The Advising Partnership
Advisers work with you to develop plans for a major, match your personal strengths and interests with opportunities in the University curriculum, understand and complete requirements, avoid or overcome administrative problems, and develop a sense of purpose in your undergraduate education. Advisers are an important part of your educational team here at the UW.
Who is my adviser?
Anyone you choose! Although our office makes sure that every new student is contacted by one of our academic counselors, you can choose to see this person or whomever you'd like. Most students start out meeting with the general advisers in our office or the Office of Minority Affairs & Diversity Counseling Services. As you start to narrow down your choice of majors, or if you're already declared, you will want to start meeting with department advisers. Other advising services at the UW include Student-Athlete Academic Services and the University Honors Program. Your ideal educational team will include both general and department advisers.
General advisers have expertise spanning the whole university. Until you declare a major you might primarily work with general advisers. They can explain requirements and procedures and help you plan for your major. They'll discuss with you how you can match your own interests with opportunities at the UW, and how you can integrate your academic and career plans.
In addition to general advising, each of these offices offer specialized advising services. For example, our office also offers advising services to second-year students, preprofessional students, and students who are struggling academically.
College and department advising
College and Department advisers, on the other hand, have specialized knowledge of their specific area of the university. As you start to narrow down your choice of majors, you will want to meet with the college and department advisers for those majors for program planning and, in many cases, preparing your application for admission to the major. College and department advisers can introduce you to the opportunities available in each program, including internships, undergraduate research, scholarships, new and one-time course offerings, and special events. Once you declare a major, you will meet primarily with that department's adviser to plan your program of classes, stay connected with your academic community, and prepare for graduation and beyond.

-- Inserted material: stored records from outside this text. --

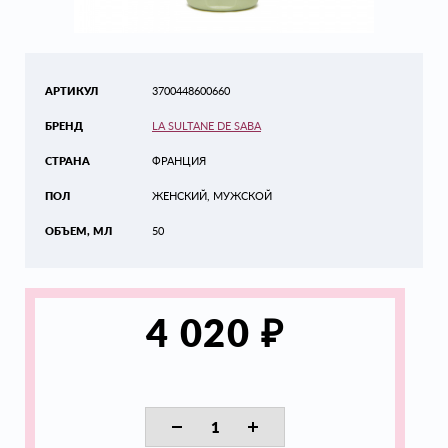
АРТИКУЛ
3700448600660
БРЕНД
LA SULTANE DE SABA
СТРАНА
ФРАНЦИЯ
ПОЛ
ЖЕНСКИЙ, МУЖСКОЙ
ОБЪЕМ, МЛ
50
₽
4 020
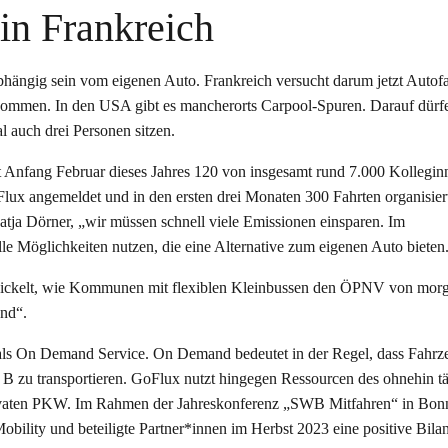
in Frankreich
bhängig sein vom eigenen Auto. Frankreich versucht darum jetzt Autof
ekommen. In den USA gibt es mancherorts Carpool-Spuren. Darauf dürf
 auch drei Personen sitzen.
t Anfang Februar dieses Jahres 120 von insgesamt rund 7.000 Kollegi
oFlux angemeldet und in den ersten drei Monaten 300 Fahrten organisier
atja Dörner, „wir müssen schnell viele Emissionen einsparen. Im
lle Möglichkeiten nutzen, die eine Alternative zum eigenen Auto bieten
ickelt, wie Kommunen mit flexiblen Kleinbussen den ÖPNV von mor
and“.
als On Demand Service. On Demand bedeutet in der Regel, dass Fahrz
 B zu transportieren. GoFlux nutzt hingegen Ressourcen des ohnehin t
n privaten PKW. Im Rahmen der Jahreskonferenz „SWB Mitfahren“ in Bo
lity und beteiligte Partner*innen im Herbst 2023 eine positive Bila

For newly-admitted UW students
Your Advising & Orientation date is when you will have your first opportunity to meet with an adviser. We cannot meet with you before that date. If you cannot come to campus that day, contact First Year Programs to schedule another date, which will probably be later. We can answer quick questions over the phone (206-543-2550) or through email.
You can, however, start thinking about courses for your first quarter, and attend one or more of the wide variety of information sessions we offer on UW majors and preprofessional programs. You can also start looking through your major requirements and the Time Schedule.
For prospective transfer students
Each Thursday afternoon advisers in our office and many department advisers are available to meet with prospective transfer students for drop-in advising. Bring your transcripts and discuss your academic plans. Each Thursday a counselor from the Office of Admissions also offers one or more 30-minute group information sessions on transfer admission. In addition, a number of UW majors, preprofessional programs, and graduate programs offer information sessions on Thursday afternoons, so that prospective students can attend two or even three sessions in one trip to campus.
If you are unable to come to campus on Thursdays, call our office at 206-543-2550 and discuss your situation with an adviser. You can also email questions to email@example.com. (Email admissions questions to firstname.lastname@example.org.)
If you have already decided on a major, it may be more appropriate to contact a department adviser.
For prospective freshmen
If you are interested in entering the UW as a freshman, you should work with the counselors in UW Admissions.
Pre-health and pre-law are not undergraduate majors at the University of Washington. However, these programs require different forms of preparation, and our advisers are committed to helping you with this process. They will assist you along the way—pointing you in the right direction, helping you with timelines, giving you insights into the application process—and they will be a resource for you as you make your choices.
What other types of advising are available?
UW also has financial aid advisers in the Student Financial Aid Office, and money management advisers in Student Fiscal Services. There are career counselors at the UW Career Center. Personal and group counseling, and study-skills workshops, are available from the psychologists and other professional staff at the Counseling Center.
- The Counseling Center provides personal and career counseling, and also offers study-skills workshops.
- The Career Center can help you with career planning and searching for a job. They offer many workshops and career fairs.
- Financial Aid advisers can provide information about the types of financial aid available and how to apply.
- Student Fiscal Services advisers can talk with you about money management, tax issues, and any questions about tuition and fees.
- International student advisers provide assistance with navigating the F-1 and J-1 student visa benefits and restrictions.